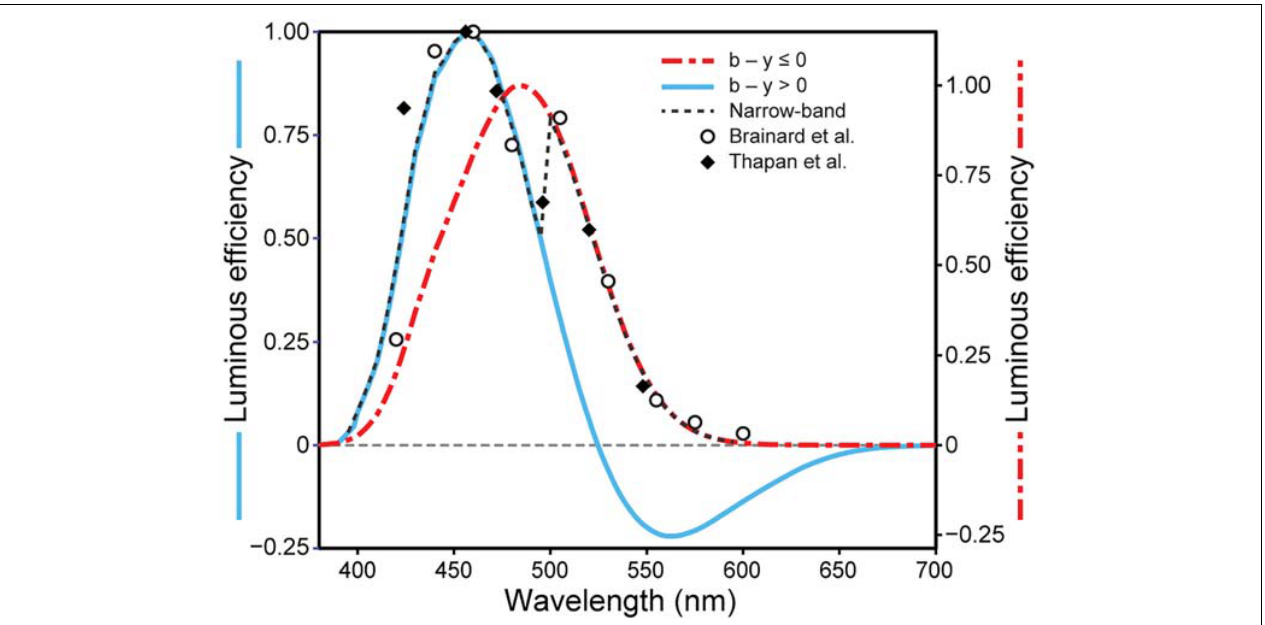
FIGURE 2 | The relative sensitivity of different narrowband wavelengths for suppressing nocturnal melatonin from Brainard et al. (2001) and Thapan et al. (2001). Also shown are the predictions from the two-state circadian phototransduction model (Eq. 1), for narrowband (achromatic dashed line) and for “warm” polychromatic lights where b-y ≤ 0 (red dot/dash line) and for “cool” polychromatic lights where b-y > 0 (blue solid line) when the overall flux density on the retina is 300 scotopic lx (Rea and Figueiro,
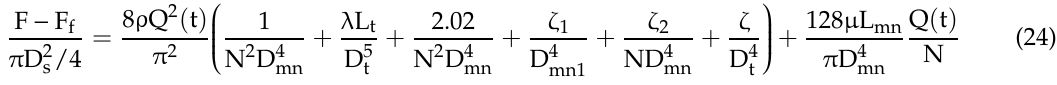
Table 2. Constants and variables used in Equation (24) [129].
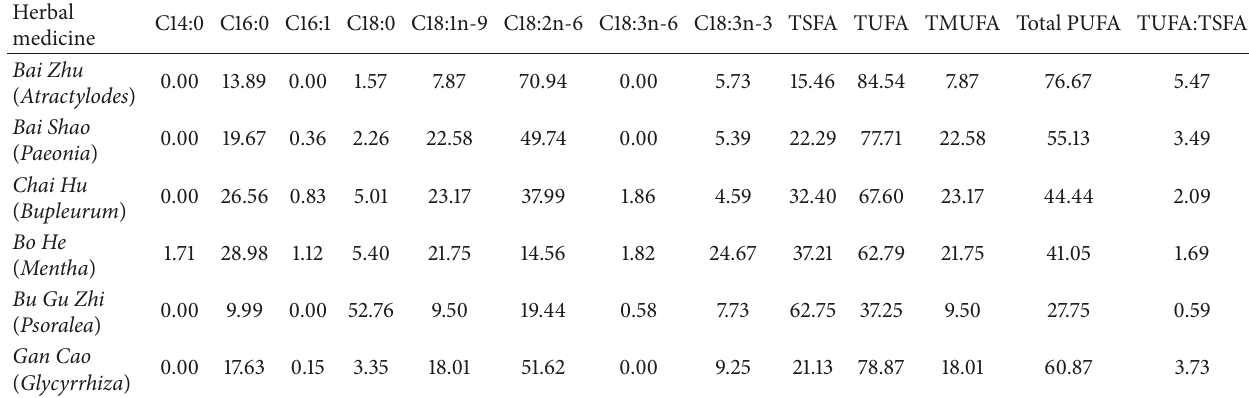
Values are mean of three replicates; ND: not detectable. Table 5: Fatty acid profiles of herbal medicine extracts (based on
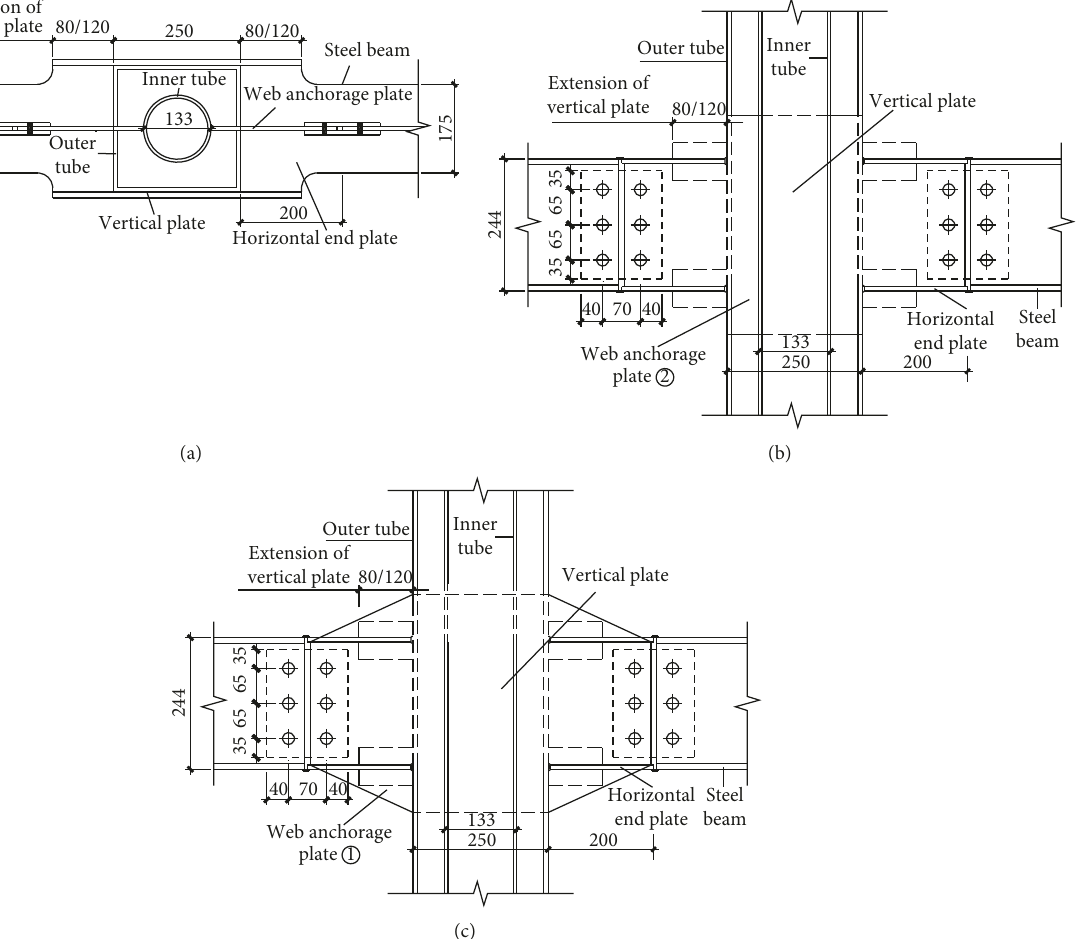
Figure 2: Details of the joint specimens. (a) Plan view of a specimen. (b) Elevation view of the SBJ1-1 and SBJ1-2 specimens. (c) Elevation view of the SBJ2-1 and SBJ2-2 specimens.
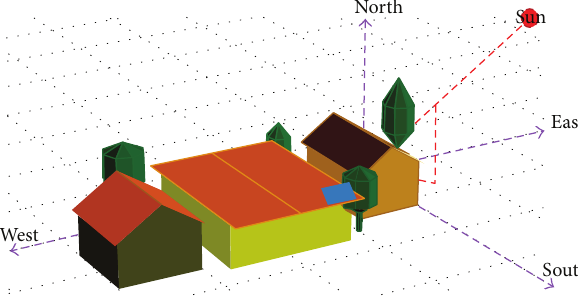
Figure 8: South facing PV array and its environment in Banjul.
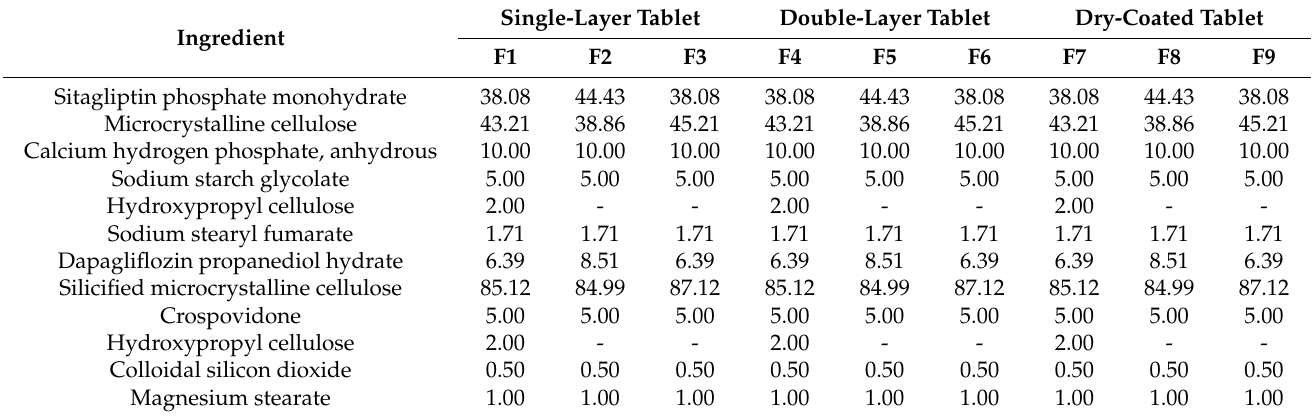
Table 1. Composition of sitagliptin phosphate monohydrate-dapagliflozin propanediol hydrate FDC tablets ( w / w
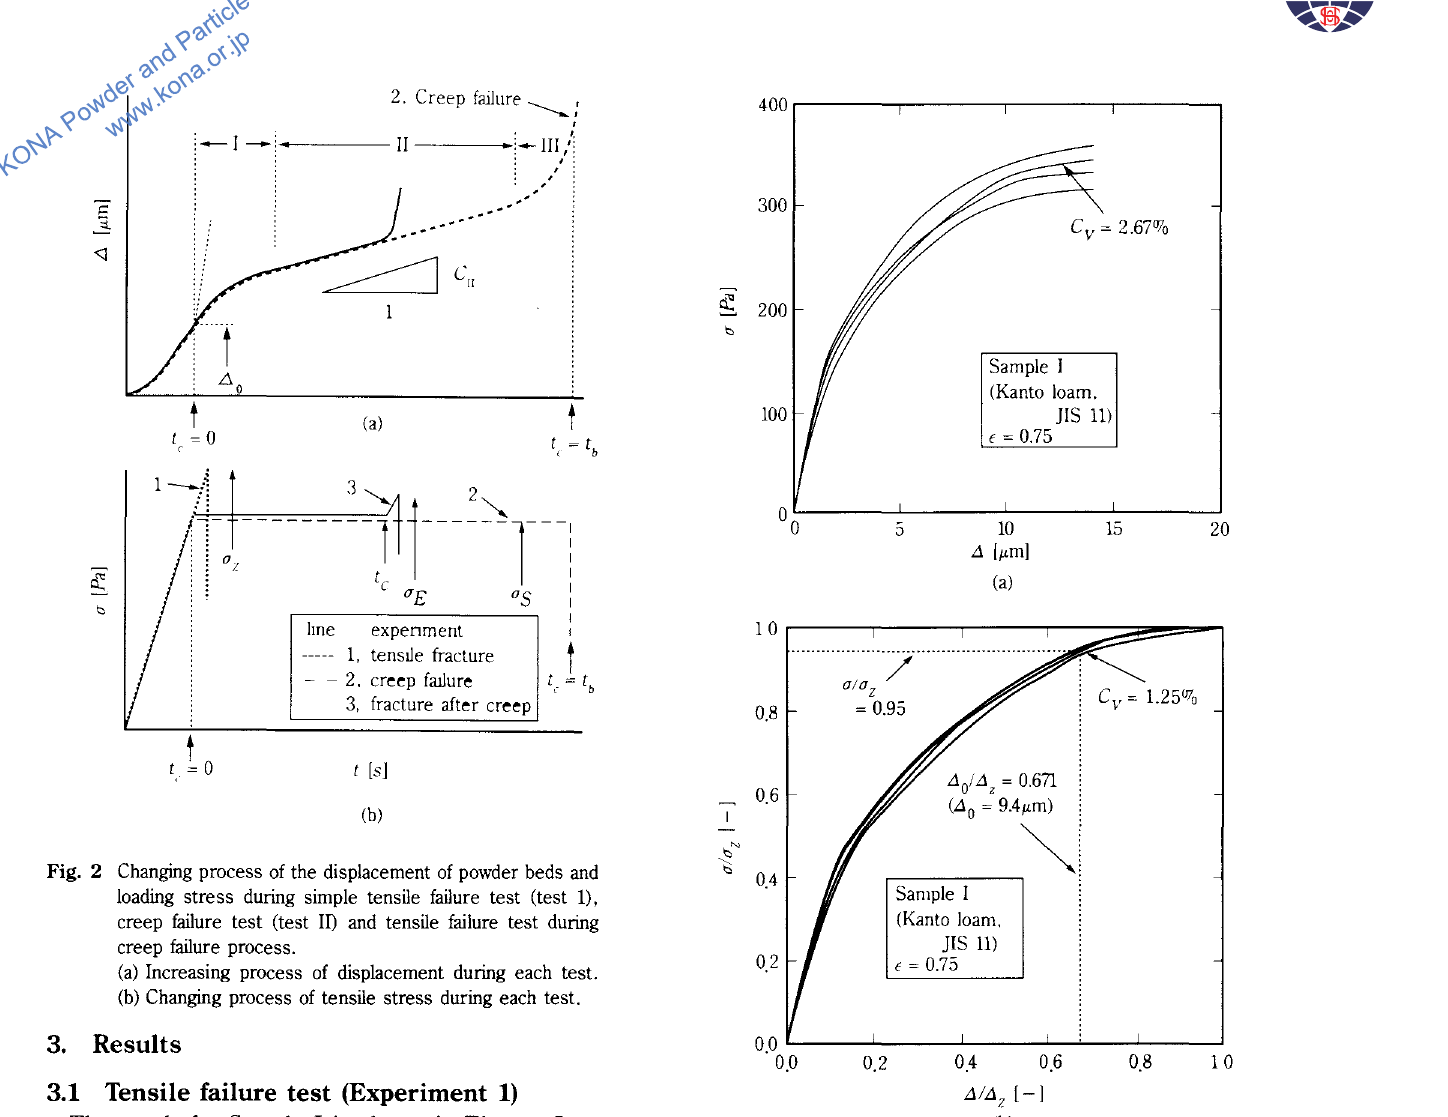
Fig. 3 Examples of tensile stress and displacement relations during simple tensile failure test (test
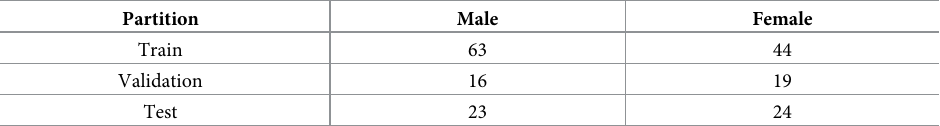
Table 1. Distribution of male and female participants across train, validation and test partitions of the DAIC-- WOZ depression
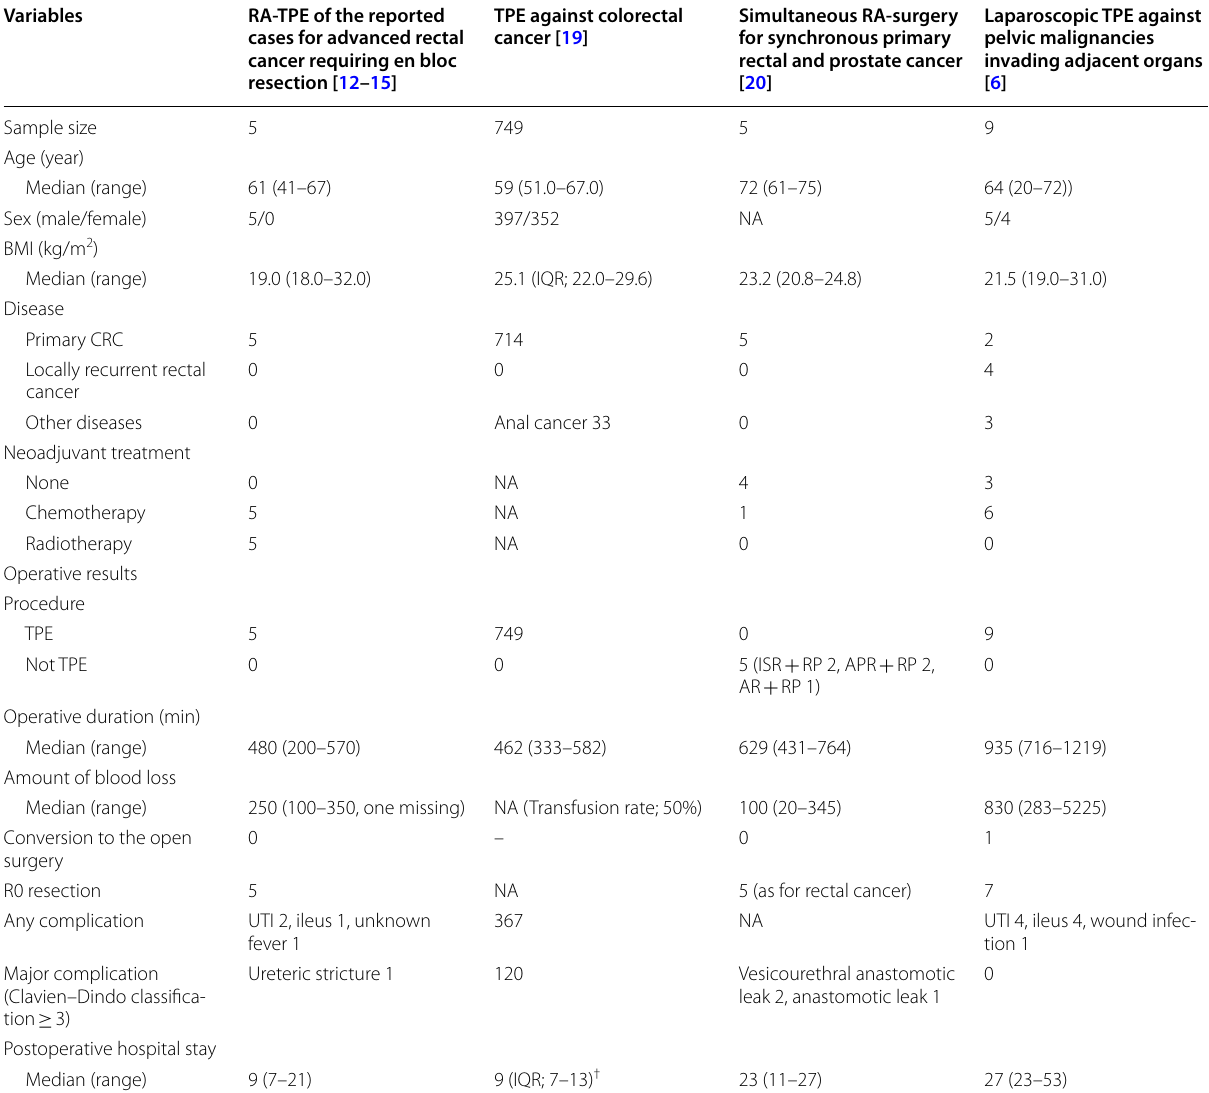
Table 2 Comparison of the outcomes between the reported RA-TPE cases and the other approaches for multivisceral exenteration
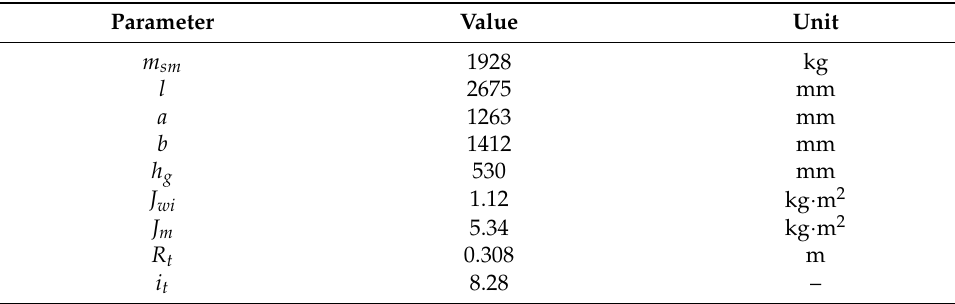
Figure 3. The reference vehicle force analysis curve.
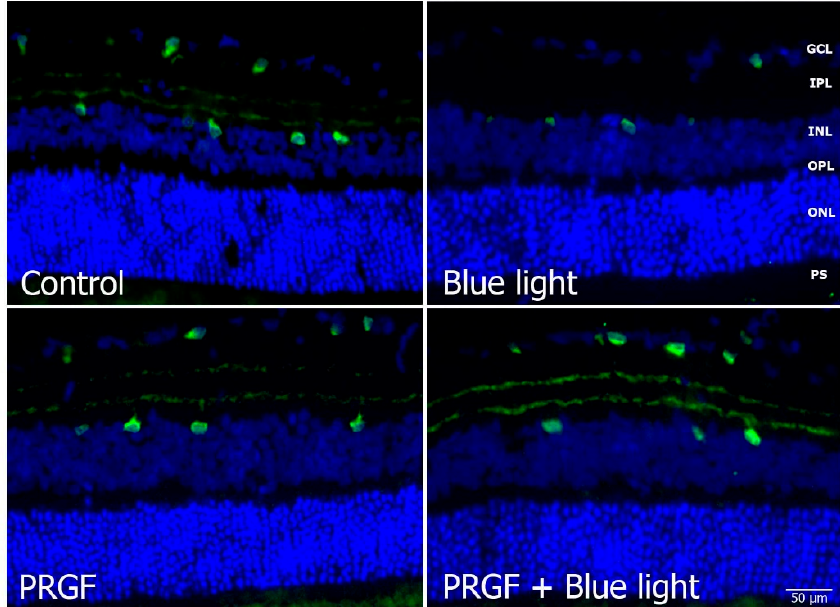
Figure 5. Immunofluorescence for ChAT (green) and DAPI (blue) in transversal section of retinas ( n = 4). The results showed that blue light decreased its expression compared to the control. However, PRGF combined with blue light recovered the expression. Scale = 50 µm.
###
## Task directions
Only the text of the listing above should be copied, exactly and with pictures left out.

## Task output
FIGURE 2 | The relative sensitivity of different narrowband wavelengths for suppressing nocturnal melatonin from Brainard et al. (2001) and Thapan et al. (2001). Also shown are the predictions from the two-state circadian phototransduction model (Eq. 1), for narrowband (achromatic dashed line) and for “warm” polychromatic lights where b-y ≤ 0 (red dot/dash line) and for “cool” polychromatic lights where b-y > 0 (blue solid line) when the overall flux density on the retina is 300 scotopic lx (Rea and Figueiro,
Table 2. Constants and variables used in Equation (24) [129].
Values are mean of three replicates; ND: not detectable. Table 5: Fatty acid profiles of herbal medicine extracts (based on
Figure 2: Details of the joint specimens. (a) Plan view of a specimen. (b) Elevation view of the SBJ1-1 and SBJ1-2 specimens. (c) Elevation view of the SBJ2-1 and SBJ2-2 specimens.
Figure 8: South facing PV array and its environment in Banjul.
Table 1. Composition of sitagliptin phosphate monohydrate-dapagliflozin propanediol hydrate FDC tablets ( w / w
Fig. 3 Examples of tensile stress and displacement relations during simple tensile failure test (test
Table 1. Distribution of male and female participants across train, validation and test partitions of the DAIC-- WOZ depression
Table 2 Comparison of the outcomes between the reported RA-TPE cases and the other approaches for multivisceral exenteration
Figure 3. The reference vehicle force analysis curve.
Figure 5. Immunofluorescence for ChAT (green) and DAPI (blue) in transversal section of retinas ( n = 4). The results showed that blue light decreased its expression compared to the control. However, PRGF combined with blue light recovered the expression. Scale = 50 µm.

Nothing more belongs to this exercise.